Paul Begala, strategist and commentator, who spoke the last day of the NAHC conference, said his father has survived 4 types of cancer and wants Medicare to pay for all of his healthcare needs.  Even though his father has been a lifelong Republican wanting little government involvement in American’s lives, he now does want the government to pay for unlimited healthcare.  When it comes to healthcare, most seniors want as much of it as possible, said Begala, and they want it to be paid for by the government.  This becomes costly and even more costly when Medicare and Medicaid are not efficiently managed.

Findings from the Delta Study

Healthcare as a Percent of Gross Domestic Product (GDP) in the USA

1970:  7.2%

1990:  12.3%

2005:  15.7%

2010:  17.5%

Meanwhile, home health care agencies and hospitals have grown tremendously during the last decade, providing services paid for by Medicare and Medicaid.

Number of Home Health Care Agencies

2002:  7,000

2009:  10,422

Number of For-Profit Hospitals

2000:  2,863

2009:  6,585

U.S. Senate Committee on Finance Healthcare "Fraud Findings"

$60 Billion Per Year

Medicare patients (age 65 and older) are admitted to the hospital more than 9 million times a year, with 1 in 4 rehospitalized.  This is a 26% rate of rehospitalization.  This results in a cost of $6.2 billion per year, which means reducing hospitalizations by even 1% will deliver significant savings to Medicare and Medicaid costs.

The Delta Study found home care has reduced rehospitalizations from 29% to 26% and saved more than $700 million in hospital costs.  

The health care reform law will require more monitoring to begin for home health care.  For example, the Delta Study also found that only 32.5% of home health agencies used telehealth systems for monitoring visits and care, but for those agencies who did, they were 3 times more likely to be in the top 5% of agencies with reduced rehospitalizations.

In summary, the Delta Study finds that using dashboards to manage systems, with effective leadership, results in better patient results.  This is obviously consistent with how any business in the private sector operates:  manage the numbers in order to manage the business.

Dr. Fazzi says, “We can absolutely reduce rehospitalizations and it will not cost money.”  This will then provide both a cost savings to Medicare and Medicaid.

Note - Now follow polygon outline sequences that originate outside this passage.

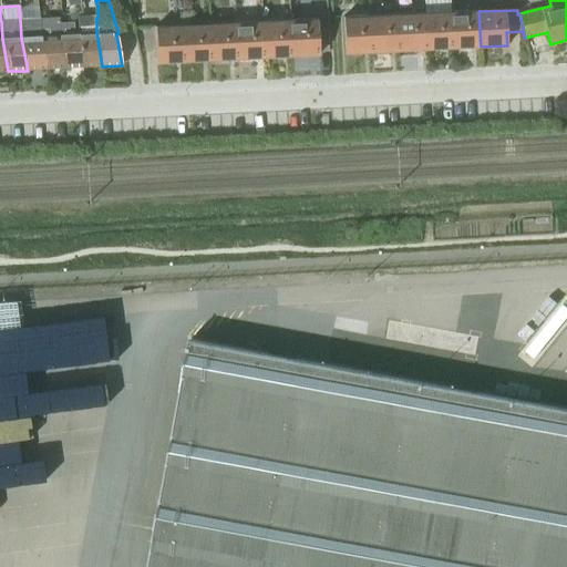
[(478,11),(451,13),(453,49),(481,47),(478,11)]
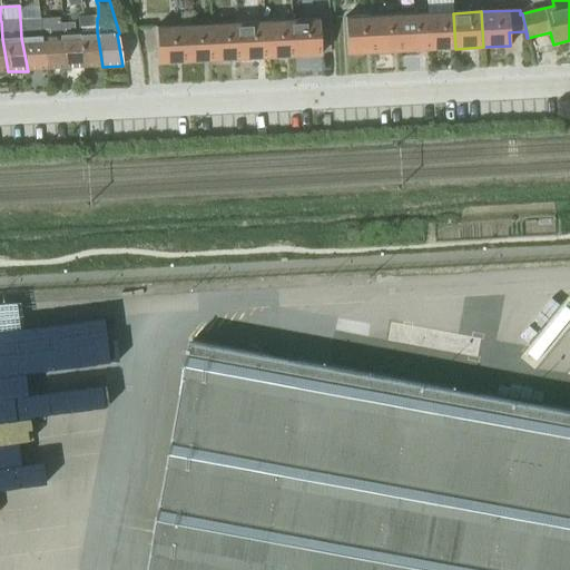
[(453,13),(425,15),(428,50),(455,49),(453,13)]
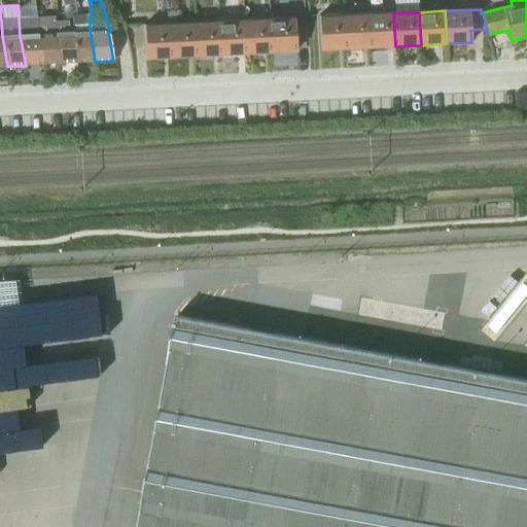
[(393,13),(369,14),(371,47),(395,46),(393,13)]
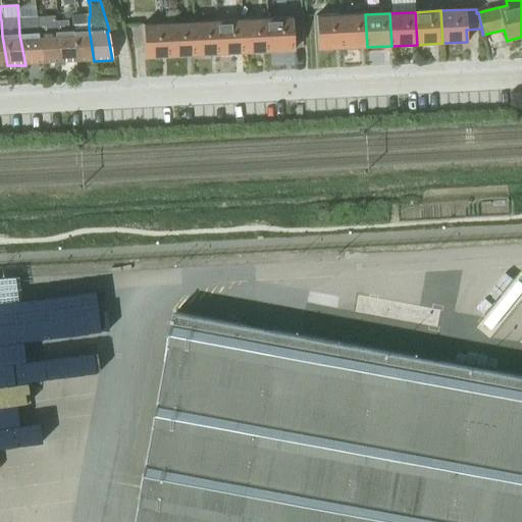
[(365,14),(343,15),(344,48),(367,47),(365,14)]
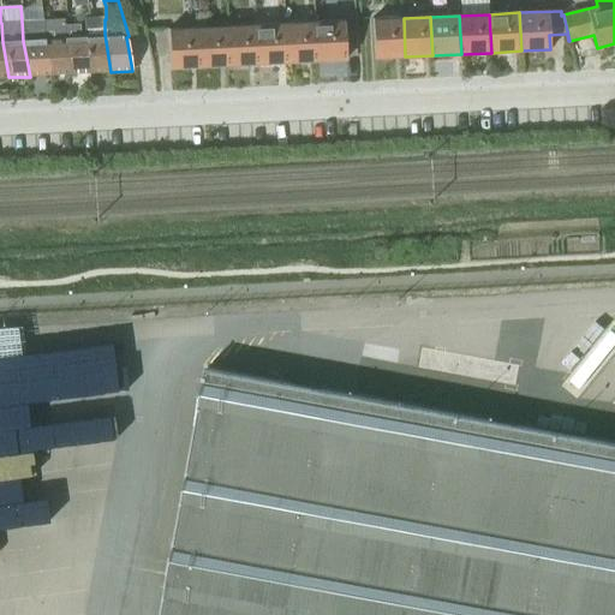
[(404,18),(372,21),(375,59),(405,57),(404,18)]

Another benefit in the new healthcare law, that will benefit everyone who may need senior care at some point in their lives, is the CLASS Act:  Patient Protection and Affordable Care Act.  This act provides benefits similar to long-term care insurance for Americans who participate through a payroll deduction and will receive a benefit estimated at about $75 per day to pay for care needs.

Plan ahead for your own senior care needs by learning about long-term care paid for by Medicare (up to 100 days only, in a nursing home, after a major medical incident), Medicaid (for low-income seniors, with income and asset requirements varying in each state), and learning the daily costs and ratings of nursing homes nationwide.

You may also request a copy of the Delta Study from Delta Health Technologies.

 

SCOOTER Store fraud in reimbursement for Power Wheelchairs

 The SCOOTER Store, which advertises to seniors on television, promising "free" power wheelchairs, was also taking advantage of Medicare's lucrative reimbursement rates for power wheelchairs, even hiring their own medical doctors to approve claims and settling with the Department of Justice by paying $4 million in cash and giving up the right to reimbursement for $43 million in claims.  New rules for power mobility implemented in 2006 by the Department of Health and Human Services Centers for Medicare and Medicaid Services were designed in part to prevent the abuses that resulted in the government’s lawsuit against The SCOOTER Store who also billed the government from $5,000 to $7,000 for power wheelchairs when they were instead delivering cheaper $1,500 scooters to the seniors. The SCOOTER Store still advertises that their representatives will walk a senior through each step of the process of being approved for a wheelchair by Medicare.  Their scooters are manufactured in China.